Worksafe BC: As part of the Worksafe BC Massage Therapy Network  I provide service to WorkSafe claimants in accordance with the agreement between the Massage Therapists Association of BC (MTABC) and Worksafe BC.  Given the fee schedule set by this agreement I have specific appointment lengths for Worksafe BC patients.  Initial Visits are 35 mins in duration and include history taking and assessment.  Subsequent treatments are of 20 min duration and have a small re-assessment component included.  I am not able to treat anything other than the injured area that is in the claim.  Worksafe BC does allow me to address areas excluding the injured area for a Injured Worker if a separate appointment is booked.  The separate appointments may be booked consecutively with the covered appointment.  If an Injured Worker is receiving care from another practitioner (ie. physio) I may not bill Worksafe BC without permission from Worksafe BC

MSP: I am opted out from MSP, which means I take privately paying clients and submit a claim to MSP for their visit.  Patients receive a re-imbursement of $23.00 per appointment within 2-4 weeks.  Only those on subsidy from MSP are eligible for any coverage and they have a limit of 10 visits from a pool of 5 practitioner types (massage, chiropractic, physiotherapy, podiatry and acupuncture).  Additional visits are sometimes available but require your GP to authorize them (this is the last I heard, it may have changed)

ICBC: At this time I am not accepting clients for direct billing to ICBC.  Inquire with your adjustor if they will cover your privately paid appointments. ICBC has a quite strict 8 week time frame for coverage, so do not delay!

Blue Cross: I have a billing number with Blue Cross that allows me to bill directly for RCMP, military and DVA patients in accordance with their plans.  Re-imbursement is available to University of Victoria grad students who are covered by the UVIC grad student health.  Others covered under Blue Cross should inquire with their plan contact as to how their plan deals with massage therapy billing.
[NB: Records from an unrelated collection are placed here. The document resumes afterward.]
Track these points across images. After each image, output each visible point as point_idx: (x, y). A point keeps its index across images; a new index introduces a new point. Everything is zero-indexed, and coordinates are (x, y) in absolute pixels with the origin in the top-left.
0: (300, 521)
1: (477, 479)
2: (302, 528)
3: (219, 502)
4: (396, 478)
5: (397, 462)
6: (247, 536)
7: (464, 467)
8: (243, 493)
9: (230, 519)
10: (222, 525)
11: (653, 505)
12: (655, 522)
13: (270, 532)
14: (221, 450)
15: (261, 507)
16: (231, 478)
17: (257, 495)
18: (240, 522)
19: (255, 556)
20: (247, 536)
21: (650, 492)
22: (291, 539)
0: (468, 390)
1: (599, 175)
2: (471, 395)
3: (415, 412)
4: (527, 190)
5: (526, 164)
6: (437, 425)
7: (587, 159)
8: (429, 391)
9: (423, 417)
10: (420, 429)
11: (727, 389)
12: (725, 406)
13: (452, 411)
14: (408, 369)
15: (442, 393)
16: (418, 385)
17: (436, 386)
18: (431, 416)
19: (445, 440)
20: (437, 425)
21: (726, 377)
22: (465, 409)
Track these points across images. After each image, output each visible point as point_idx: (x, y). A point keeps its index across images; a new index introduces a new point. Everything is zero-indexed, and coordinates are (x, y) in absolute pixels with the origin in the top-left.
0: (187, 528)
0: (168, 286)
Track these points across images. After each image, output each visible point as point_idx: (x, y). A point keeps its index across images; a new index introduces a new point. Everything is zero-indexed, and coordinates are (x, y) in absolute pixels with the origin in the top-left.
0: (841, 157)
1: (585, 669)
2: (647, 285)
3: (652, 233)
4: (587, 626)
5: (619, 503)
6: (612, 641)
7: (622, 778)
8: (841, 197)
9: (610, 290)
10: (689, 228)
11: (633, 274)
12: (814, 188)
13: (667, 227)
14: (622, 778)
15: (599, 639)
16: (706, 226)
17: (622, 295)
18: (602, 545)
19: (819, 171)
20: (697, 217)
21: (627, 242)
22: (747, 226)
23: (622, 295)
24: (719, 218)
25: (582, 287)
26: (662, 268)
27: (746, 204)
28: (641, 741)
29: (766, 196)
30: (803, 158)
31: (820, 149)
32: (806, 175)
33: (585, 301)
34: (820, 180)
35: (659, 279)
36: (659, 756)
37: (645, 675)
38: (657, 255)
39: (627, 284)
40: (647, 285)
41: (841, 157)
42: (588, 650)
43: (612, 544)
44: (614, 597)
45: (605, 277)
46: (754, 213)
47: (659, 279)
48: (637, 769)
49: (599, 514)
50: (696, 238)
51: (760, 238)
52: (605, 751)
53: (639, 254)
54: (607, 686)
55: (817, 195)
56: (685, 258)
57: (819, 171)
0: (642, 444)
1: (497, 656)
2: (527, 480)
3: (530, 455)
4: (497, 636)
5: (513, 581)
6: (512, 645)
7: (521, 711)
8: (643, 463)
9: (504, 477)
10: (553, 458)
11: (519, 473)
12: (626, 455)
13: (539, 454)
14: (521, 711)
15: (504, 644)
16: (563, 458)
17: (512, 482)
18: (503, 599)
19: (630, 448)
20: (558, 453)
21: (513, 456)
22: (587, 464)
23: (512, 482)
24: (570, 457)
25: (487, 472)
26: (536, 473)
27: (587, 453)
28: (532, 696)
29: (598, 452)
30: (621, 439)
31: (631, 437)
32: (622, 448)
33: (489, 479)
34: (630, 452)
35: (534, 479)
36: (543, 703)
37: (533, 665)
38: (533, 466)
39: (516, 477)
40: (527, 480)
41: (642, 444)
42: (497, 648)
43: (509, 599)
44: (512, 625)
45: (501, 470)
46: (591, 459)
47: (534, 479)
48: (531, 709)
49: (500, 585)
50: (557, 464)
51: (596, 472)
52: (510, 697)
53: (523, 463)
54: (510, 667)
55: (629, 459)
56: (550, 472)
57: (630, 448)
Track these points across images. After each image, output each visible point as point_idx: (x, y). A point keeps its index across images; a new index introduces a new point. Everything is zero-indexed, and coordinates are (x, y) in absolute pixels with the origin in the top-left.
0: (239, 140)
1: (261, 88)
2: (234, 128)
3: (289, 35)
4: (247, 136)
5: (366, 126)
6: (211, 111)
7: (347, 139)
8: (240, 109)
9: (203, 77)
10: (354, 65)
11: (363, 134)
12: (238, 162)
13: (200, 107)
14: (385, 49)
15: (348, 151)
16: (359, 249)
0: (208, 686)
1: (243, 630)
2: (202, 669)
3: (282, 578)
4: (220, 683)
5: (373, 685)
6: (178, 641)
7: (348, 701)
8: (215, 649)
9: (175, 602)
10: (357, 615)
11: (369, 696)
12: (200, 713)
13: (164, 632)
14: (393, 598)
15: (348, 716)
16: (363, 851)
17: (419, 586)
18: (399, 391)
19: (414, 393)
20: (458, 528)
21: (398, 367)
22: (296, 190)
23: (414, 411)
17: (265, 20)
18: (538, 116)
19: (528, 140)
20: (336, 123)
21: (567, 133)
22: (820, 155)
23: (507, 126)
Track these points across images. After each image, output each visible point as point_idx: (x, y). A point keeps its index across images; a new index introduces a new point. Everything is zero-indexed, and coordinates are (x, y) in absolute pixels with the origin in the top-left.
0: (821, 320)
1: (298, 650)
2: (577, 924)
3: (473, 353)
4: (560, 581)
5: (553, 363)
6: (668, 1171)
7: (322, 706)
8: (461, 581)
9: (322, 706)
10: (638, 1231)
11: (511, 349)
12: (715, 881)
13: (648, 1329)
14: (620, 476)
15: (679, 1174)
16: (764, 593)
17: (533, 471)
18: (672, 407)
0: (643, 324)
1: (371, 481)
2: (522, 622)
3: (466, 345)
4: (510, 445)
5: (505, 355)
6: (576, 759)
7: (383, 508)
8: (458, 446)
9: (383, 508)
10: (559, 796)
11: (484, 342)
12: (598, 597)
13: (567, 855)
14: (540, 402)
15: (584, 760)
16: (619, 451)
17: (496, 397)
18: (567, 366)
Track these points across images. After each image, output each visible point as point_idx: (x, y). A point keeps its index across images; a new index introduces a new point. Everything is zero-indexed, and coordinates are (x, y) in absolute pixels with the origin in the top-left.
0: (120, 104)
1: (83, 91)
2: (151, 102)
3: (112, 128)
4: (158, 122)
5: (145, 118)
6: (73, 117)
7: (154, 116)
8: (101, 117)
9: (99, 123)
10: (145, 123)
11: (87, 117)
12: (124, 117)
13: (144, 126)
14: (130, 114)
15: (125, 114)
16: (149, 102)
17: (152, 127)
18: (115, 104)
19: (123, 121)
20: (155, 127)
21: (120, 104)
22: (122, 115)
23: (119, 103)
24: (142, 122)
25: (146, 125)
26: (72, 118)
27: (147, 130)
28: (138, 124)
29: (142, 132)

Greenshields: I am registered with Greenshields and can provide direct billing to some plans (UVIC undergrads and staff).  Please inquire with your provider as to their policies regarding massage therapy

Great West Life: Some GWL plans allow for direct billing by RMTs.  Shaw Cable is one employer whose plan allows for direct billing. Others covered under GWL should inquire with their plan contact as to how their plan deals with massage therapy billing.

Other providers: Please inquire with your carrier to find out how they deal with Registered Massage Therapists.